Mitigation & Contingency Planning
Acknowledging that risk exists is not the same as being able to prevent disruptions. Depending on the type of risk identified, the nonprofit, in collaboration with the funder, needs to determine whether a mitigation plan can be developed. Perhaps there’s additional training or resources that can be provided up front to reduce the probability of certain disruptive events from coming to pass or having a catastrophic effect if they do occur.
Yet most events that derail well-vetted projects are not foreseen. This is why contingency planning is such a crucial piece of the risk management process.
Creating effective contingency plans requires advance planning and decision-making both internally and between partners. Some contingency planning techniques to consider include:
- Funder sets aside a percentage of project budget for contingencies.
- Nonprofit factors in a percentage of its budget for contingencies in original project plan, justifying this amount within the larger budget narrative.
- Pre-identify areas of flexibility or vulnerability within timelines, project scope, or budget allocations.
- Pre-identify additional resources (financial, personnel, partners, training) that can be applied as needed.
- Pre-establish channels of communication and decision-making protocols in the event of contingency risks.
- Adjust expectations and be aware of preexisting risks.
Breaking these steps down makes risk more digestible for both donors and nonprofits, leading to more open and honest conversations between the two. Both funders and nonprofits want to see their projects and investments succeed. We are united by a common desire to create impact, solve problems, and leave this world a better place than we found it. But the altruism and generosity that motivates our work as philanthropists is not enough to effect change without planning for a harsher reality.
Laurie Michaels is the founder of Open Road Alliance, where she works with her team to make charitable and recoverable grants to nonprofits in need of contingency funds. Prior to founding Open Road Alliance in 2012, Dr. Michaels maintained a practice in clinical psychology.
Maya Winkelstein is executive director of Open Road Alliance, where she is responsible for the organization’s overall investment strategy, which includes finding new ways to deploy capital to achieve maximum social impact. For more updates from Maya and Open Road Alliance, follow Open Road on Twitter!

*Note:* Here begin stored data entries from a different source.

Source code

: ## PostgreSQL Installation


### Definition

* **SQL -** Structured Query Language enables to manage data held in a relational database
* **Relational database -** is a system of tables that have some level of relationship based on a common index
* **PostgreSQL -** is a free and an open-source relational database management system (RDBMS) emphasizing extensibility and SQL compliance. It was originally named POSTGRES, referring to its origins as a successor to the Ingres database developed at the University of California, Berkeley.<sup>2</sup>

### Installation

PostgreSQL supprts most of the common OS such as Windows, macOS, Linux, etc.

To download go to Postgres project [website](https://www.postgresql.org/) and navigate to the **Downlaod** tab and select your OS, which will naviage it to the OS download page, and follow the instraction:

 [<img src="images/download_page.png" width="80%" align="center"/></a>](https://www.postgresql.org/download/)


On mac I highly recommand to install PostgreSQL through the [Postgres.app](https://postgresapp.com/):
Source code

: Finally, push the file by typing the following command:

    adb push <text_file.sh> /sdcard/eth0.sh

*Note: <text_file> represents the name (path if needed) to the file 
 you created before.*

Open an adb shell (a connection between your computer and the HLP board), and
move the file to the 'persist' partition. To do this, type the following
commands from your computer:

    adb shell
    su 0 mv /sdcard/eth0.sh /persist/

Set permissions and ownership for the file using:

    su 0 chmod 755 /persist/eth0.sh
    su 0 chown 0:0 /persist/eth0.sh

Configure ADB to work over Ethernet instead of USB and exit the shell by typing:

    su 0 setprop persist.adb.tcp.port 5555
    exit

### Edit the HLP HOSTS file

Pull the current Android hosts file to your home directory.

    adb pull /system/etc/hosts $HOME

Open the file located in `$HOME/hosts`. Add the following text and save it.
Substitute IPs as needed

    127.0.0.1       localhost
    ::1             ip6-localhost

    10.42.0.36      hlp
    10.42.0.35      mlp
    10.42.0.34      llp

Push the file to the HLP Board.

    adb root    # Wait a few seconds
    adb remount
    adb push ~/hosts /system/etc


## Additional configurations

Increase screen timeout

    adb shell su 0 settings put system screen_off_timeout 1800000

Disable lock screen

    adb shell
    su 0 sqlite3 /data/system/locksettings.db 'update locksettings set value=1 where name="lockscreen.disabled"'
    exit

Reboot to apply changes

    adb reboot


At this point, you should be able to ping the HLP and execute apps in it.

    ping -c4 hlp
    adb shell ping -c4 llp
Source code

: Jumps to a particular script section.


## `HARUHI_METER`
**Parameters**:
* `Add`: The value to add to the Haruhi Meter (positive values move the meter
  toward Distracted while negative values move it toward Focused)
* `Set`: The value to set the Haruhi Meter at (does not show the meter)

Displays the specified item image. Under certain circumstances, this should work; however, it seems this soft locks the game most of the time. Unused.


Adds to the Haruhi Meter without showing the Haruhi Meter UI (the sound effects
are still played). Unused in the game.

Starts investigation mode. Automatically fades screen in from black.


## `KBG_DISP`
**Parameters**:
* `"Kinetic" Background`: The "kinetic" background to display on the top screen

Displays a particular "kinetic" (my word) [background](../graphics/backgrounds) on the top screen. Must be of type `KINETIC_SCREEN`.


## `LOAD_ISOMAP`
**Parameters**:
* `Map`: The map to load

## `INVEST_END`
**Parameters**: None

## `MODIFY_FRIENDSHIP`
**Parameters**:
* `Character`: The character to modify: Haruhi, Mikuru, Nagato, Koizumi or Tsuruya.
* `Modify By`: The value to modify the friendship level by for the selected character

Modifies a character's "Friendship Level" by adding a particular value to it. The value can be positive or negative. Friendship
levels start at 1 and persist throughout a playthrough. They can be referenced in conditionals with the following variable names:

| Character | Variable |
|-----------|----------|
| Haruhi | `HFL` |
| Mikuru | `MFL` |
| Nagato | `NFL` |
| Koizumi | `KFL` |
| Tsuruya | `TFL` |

Terrific advice and much appreciated. But from a grantmakers perspective how do we avoid the trap of having our grantees recite a litany of risk factors and leave it at that? For example, and to borrow from the for profit world, if you pick up a prospectus for a public company there are pages and pages of “risk factors” which are generally standard disclaimers of everything from a nuclear attack to a key employee leaving the company
Thank you! While a business prospectus does list every possible risk, much as a medical consent form does, our focus is on the specific project to be funded rather than the organization as a whole. Project related risks will not necessarily cover all possible disruptions, for example earthquakes, but will guide an investor to focus on the most likely risks such as recent history in the area, other funding liabilities, or specific personnel issues. Non-profits are so unaccustomed (and scared) to speak about risk with funders that the chances of getting a long list are slim. 63% of non-profits surveyed think that the mere act of having the risk conversation with a funder would negatively affect future funding decisions. We suggest that the funder speak directly with the organization about the ‘real’ strengths, vulnerabilities, threats, and opportunities of that investment. Just like a sophisticated investor in the private sector would go beyond the prospectus, we feel a human to human conversation about risks will both open a new dialogue, and avoid a litany of “what ifs.”